Investigation of the Physiological Role of Ssb1 using an in-vivo Targeted Mouse Model

Abstract

Single-stranded DNA binding proteins (SSBs) are critical for binding, protecting and sequestering single-stranded DNA intermediates during multiple cellular transactions, including DNA replication, repair and transcription. The canonical SSB in eukaryotes, Replication Protein A (RPA), is a heterotrimeric protein essential for numerous cellular processes, including DNA repair by homologous recombination (HR). Recently, Richard et al. (2008) identified a novel human SSB, designated human Single-Stranded DNA Binding protein 1 (hSSB1), critical to DNA repair and the maintenance of genomic stability. siRNA-mediated depletion of hSSB1 led to attenuation of ATM signalling in response to DNA damage by ionizing radiation (IR), impairment of DNA repair by HR, and overall genetic instability.

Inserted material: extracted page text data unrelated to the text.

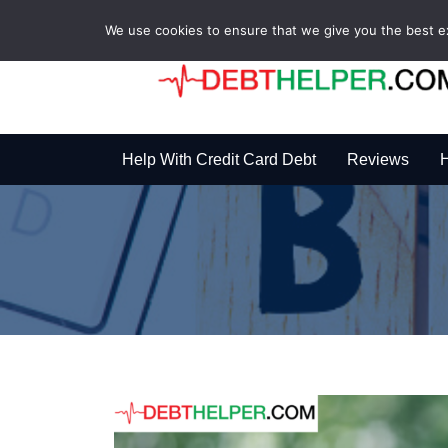
We use cookies to ensure that we give you the best exp
Help With Credit Card Debt
Reviews
H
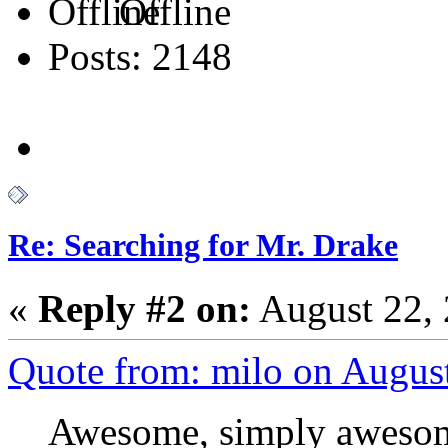
Offline
Posts: 2148
Re: Searching for Mr. Drake
«
Reply #2 on:
August 22, 
Quote from: milo on Augus
Awesome, simply awesome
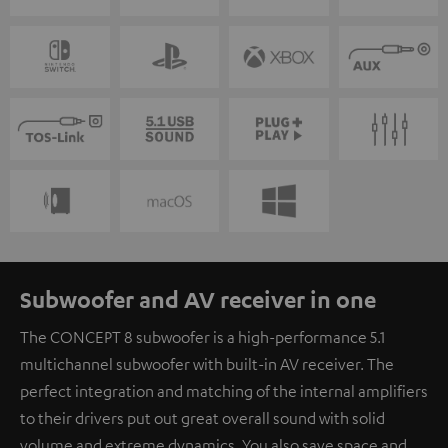
Subwoofer and AV receiver in one
The CONCEPT 8 subwoofer is a high-performance 5.1
multichannel subwoofer with built-in AV receiver. The
perfect integration and matching of the internal amplifiers
to their drivers put out great overall sound with solid
volume and extreme dynamics. You also save space and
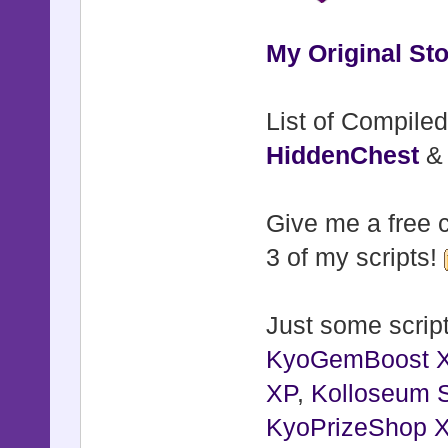
My Original Sto
List of Compiled
HiddenChest
Give me a free c
3 of my scripts!
Just some script
KyoGemBoost 
XP
,
Kolloseum S
KyoPrizeShop 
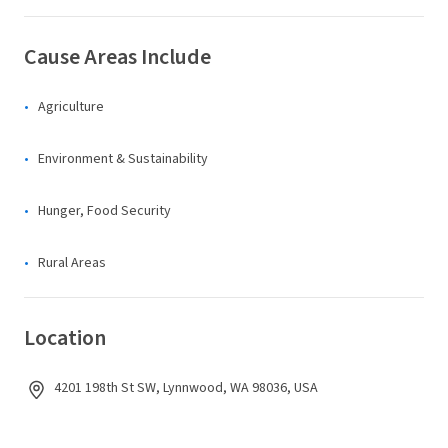
Cause Areas Include
Agriculture
Environment & Sustainability
Hunger, Food Security
Rural Areas
Location
4201 198th St SW, Lynnwood, WA 98036, USA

Moreover, hSSB1 was subsequently shown to itself function in a heterotrimeric complex in a manner analogous to RPA, with Integrator complex subunit 3 (INTS3), and a small, uncharacterised acidic protein C9Orf80/MISE/SSBIP1. siRNA-mediated depletion of these components led to similar DNA damage-related phenotypes to what has been observed for hSSB1 depletion alone, suggesting that complex formation may be important for hSSB1 functioning. Moreover, hSSB2, a homolog of hSSB1, was shown to be able to form a similar complex with INTS3 and C9Orf80 in place of hSSB1, suggesting an element of functional redundancy in the roles of hSSB1 and hSSB2.